Mais comment un tel ouvrage a-t-il pu se retrouver en terre hellénique, où il a passé plus de 160 ans ? À l’époque où La Route de Varennes est couchée sur papier, la bonne société grecque parle français et il y règne une vraie francophilie. Avant cela, la Révolution grecque (1821-1829) sert de base au mouvement romantique en Europe. « Alexandre Dumas est sensible à cette histoire et à ce contexte », souligne Dimitri Joannidès. C’est donc à Ioannis Philémon – figure locale emblématique du paysage idéologique et politique et celui à qui on doit la touche finale de la Constitution votée par la première Assemblée nationale hellène – que Dumas adresse cette première version en juillet 1856. Il souhaite que Ioannis Philémon, également éditeur de la revue Aion (le siècle en grec) – un journal « tiré à deux cent vingt mille exemplaires, ce qui suppose un million de lecteurs », comme Dumas le dit dans son introduction –, le publie en feuilleton.
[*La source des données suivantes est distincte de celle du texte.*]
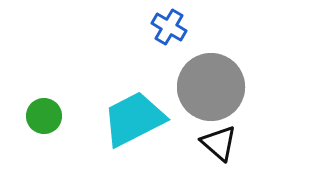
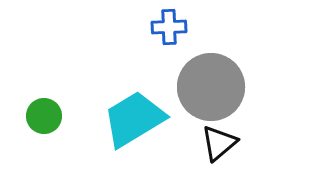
blue cross: rotated 32 degrees counterclockwise
cyan trapezoid: rotated 4 degrees counterclockwise
black triangle: rotated 39 degrees clockwise
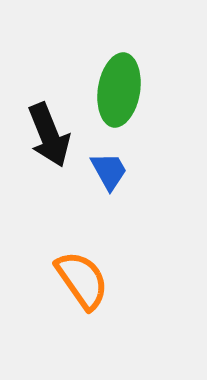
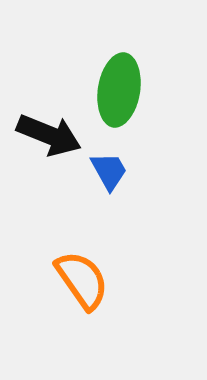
black arrow: rotated 46 degrees counterclockwise
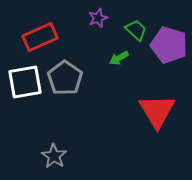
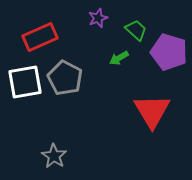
purple pentagon: moved 7 px down
gray pentagon: rotated 8 degrees counterclockwise
red triangle: moved 5 px left
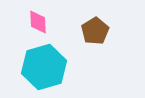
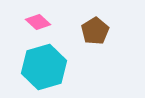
pink diamond: rotated 45 degrees counterclockwise
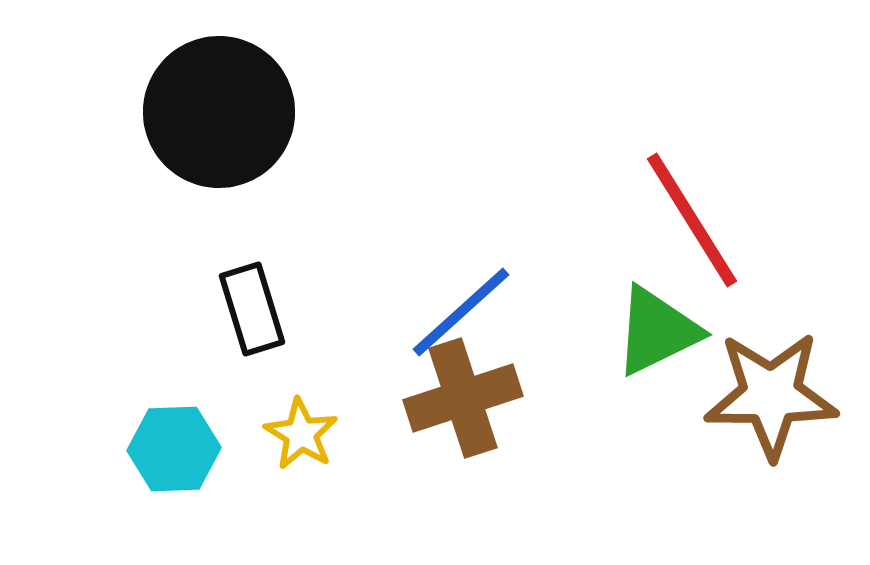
Une thèse corroborée par le fait que Dumas qui menait un train de vie de flambeur était tenaillé par ses créanciers et cherchait à diversifier ses sources de revenus pour ne pas avoir à les déclarer en France. « En somme, de l’optimisation fiscale prématurée », s’amuse Dimitri Joannidès.

Néanmoins, la publication ne verra jamais le jour. En effet, la guerre de Crimée éclate entre la Turquie et la Russie en 1853 et la revue Aion soutient le roi dans sa politique prorusse, critiquant ainsi les Anglais qui occupent le port du Pirée et les Français qui envoient régulièrement des militaires défiler dans Athènes avec le but d’humilier le roi Othon. Ioannis Philémon décidera alors de publier des articles agressifs, conduisant le commandement français à détruire les locaux du journal ainsi que son imprimerie. L’éditeur démissionnera et transmettra le manuscrit à son fils, Timoléon Philémon, précepteur du roi des Hellènes Goerges Ier et maire d’Athènes en 1887. Ce dernier transmettra par la suite l’ouvrage à sa fille, la princesse Roxana Soutzo, en 1876, qui le gardera et le léguera à ses descendants jusqu’à aujourd’hui. La Route de Varennes sera finalement publié pour la première fois en feuilleton du 28 janvier au 22 avril 1858 dans la revue hebdomadaire d’Alexandre Dumas Le Monte-Cristo.